Copy out the lines from the one containing "infestés de guêpes." through the one containing "Ingredientes y Alimentos", keeping every character as it appears. Include both of those lines.

Transcribed page contents
┌──

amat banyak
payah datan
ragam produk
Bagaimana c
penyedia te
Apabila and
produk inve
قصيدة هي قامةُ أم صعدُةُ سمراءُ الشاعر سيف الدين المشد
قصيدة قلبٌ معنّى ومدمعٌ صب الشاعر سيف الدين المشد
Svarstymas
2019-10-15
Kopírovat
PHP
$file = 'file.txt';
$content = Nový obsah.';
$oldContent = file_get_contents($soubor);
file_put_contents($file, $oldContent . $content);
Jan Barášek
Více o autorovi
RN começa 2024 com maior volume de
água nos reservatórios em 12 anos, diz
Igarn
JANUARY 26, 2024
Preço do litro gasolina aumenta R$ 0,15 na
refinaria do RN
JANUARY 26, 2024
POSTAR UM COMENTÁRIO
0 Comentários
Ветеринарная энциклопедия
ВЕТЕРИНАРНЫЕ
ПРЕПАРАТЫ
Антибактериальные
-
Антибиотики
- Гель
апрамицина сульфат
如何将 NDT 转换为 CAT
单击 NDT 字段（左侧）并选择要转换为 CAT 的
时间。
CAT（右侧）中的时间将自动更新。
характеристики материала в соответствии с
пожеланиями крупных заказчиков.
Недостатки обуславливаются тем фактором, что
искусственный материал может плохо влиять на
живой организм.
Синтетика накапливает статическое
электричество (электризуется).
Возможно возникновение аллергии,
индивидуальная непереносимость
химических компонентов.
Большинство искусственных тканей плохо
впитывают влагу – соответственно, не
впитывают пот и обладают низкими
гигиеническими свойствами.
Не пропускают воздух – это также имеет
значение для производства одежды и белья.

└──
┌──

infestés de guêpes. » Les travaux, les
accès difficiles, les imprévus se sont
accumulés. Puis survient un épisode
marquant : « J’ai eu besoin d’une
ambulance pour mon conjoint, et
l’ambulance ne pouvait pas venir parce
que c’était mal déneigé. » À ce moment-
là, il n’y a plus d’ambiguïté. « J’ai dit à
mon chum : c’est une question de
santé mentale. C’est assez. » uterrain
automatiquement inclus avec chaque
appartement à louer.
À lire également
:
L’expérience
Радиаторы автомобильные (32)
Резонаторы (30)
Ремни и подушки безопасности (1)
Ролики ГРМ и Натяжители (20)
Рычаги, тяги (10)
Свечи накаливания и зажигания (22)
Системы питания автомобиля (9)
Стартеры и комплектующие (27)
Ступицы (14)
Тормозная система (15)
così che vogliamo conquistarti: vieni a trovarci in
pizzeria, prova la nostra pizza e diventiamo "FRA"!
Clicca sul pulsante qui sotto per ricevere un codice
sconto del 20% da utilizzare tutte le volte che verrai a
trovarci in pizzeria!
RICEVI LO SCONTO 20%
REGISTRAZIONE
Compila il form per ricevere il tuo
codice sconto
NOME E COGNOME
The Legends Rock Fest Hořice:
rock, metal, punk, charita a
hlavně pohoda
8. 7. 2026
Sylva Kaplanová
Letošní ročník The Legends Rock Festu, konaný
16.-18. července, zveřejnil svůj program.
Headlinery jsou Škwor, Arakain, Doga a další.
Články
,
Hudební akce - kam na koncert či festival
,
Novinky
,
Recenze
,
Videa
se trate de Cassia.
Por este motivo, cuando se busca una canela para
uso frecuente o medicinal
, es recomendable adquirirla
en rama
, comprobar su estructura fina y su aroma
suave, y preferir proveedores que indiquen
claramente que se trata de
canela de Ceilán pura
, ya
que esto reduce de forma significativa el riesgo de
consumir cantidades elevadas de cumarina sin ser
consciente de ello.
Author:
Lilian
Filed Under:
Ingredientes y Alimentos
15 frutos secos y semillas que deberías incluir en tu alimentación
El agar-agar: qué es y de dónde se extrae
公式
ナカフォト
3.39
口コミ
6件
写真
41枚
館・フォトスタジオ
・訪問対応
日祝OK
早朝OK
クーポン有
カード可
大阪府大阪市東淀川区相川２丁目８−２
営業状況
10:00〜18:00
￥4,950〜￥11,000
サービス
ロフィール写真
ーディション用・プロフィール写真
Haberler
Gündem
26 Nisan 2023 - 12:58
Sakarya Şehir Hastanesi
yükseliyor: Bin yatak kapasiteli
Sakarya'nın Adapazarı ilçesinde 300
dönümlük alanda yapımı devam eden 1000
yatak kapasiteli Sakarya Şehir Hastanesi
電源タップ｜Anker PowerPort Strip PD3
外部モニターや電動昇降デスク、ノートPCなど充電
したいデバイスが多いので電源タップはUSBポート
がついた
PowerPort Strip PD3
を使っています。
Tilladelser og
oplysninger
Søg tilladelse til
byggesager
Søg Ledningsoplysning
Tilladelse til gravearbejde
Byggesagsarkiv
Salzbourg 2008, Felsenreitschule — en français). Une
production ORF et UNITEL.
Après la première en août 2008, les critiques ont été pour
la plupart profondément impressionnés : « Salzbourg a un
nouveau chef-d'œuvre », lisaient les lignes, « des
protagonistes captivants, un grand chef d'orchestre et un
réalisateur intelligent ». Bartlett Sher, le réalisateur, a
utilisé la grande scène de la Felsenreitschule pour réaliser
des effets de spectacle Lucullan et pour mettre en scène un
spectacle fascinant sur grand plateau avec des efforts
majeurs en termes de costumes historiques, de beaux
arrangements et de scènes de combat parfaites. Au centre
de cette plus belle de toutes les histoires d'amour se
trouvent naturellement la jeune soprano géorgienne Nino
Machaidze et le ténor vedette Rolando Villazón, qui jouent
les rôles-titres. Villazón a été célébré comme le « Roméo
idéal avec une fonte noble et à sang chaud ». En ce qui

└──

» **WRITTEN ANSWER**
infestés de guêpes. » Les travaux, les
accès difficiles, les imprévus se sont
accumulés. Puis survient un épisode
marquant : « J’ai eu besoin d’une
ambulance pour mon conjoint, et
l’ambulance ne pouvait pas venir parce
que c’était mal déneigé. » À ce moment-
là, il n’y a plus d’ambiguïté. « J’ai dit à
mon chum : c’est une question de
santé mentale. C’est assez. » uterrain
automatiquement inclus avec chaque
appartement à louer.
À lire également
:
L’expérience
Радиаторы автомобильные (32)
Резонаторы (30)
Ремни и подушки безопасности (1)
Ролики ГРМ и Натяжители (20)
Рычаги, тяги (10)
Свечи накаливания и зажигания (22)
Системы питания автомобиля (9)
Стартеры и комплектующие (27)
Ступицы (14)
Тормозная система (15)
così che vogliamo conquistarti: vieni a trovarci in
pizzeria, prova la nostra pizza e diventiamo "FRA"!
Clicca sul pulsante qui sotto per ricevere un codice
sconto del 20% da utilizzare tutte le volte che verrai a
trovarci in pizzeria!
RICEVI LO SCONTO 20%
REGISTRAZIONE
Compila il form per ricevere il tuo
codice sconto
NOME E COGNOME
The Legends Rock Fest Hořice:
rock, metal, punk, charita a
hlavně pohoda
8. 7. 2026
Sylva Kaplanová
Letošní ročník The Legends Rock Festu, konaný
16.-18. července, zveřejnil svůj program.
Headlinery jsou Škwor, Arakain, Doga a další.
Články
,
Hudební akce - kam na koncert či festival
,
Novinky
,
Recenze
,
Videa
se trate de Cassia.
Por este motivo, cuando se busca una canela para
uso frecuente o medicinal
, es recomendable adquirirla
en rama
, comprobar su estructura fina y su aroma
suave, y preferir proveedores que indiquen
claramente que se trata de
canela de Ceilán pura
, ya
que esto reduce de forma significativa el riesgo de
consumir cantidades elevadas de cumarina sin ser
consciente de ello.
Author:
Lilian
Filed Under:
Ingredientes y Alimentos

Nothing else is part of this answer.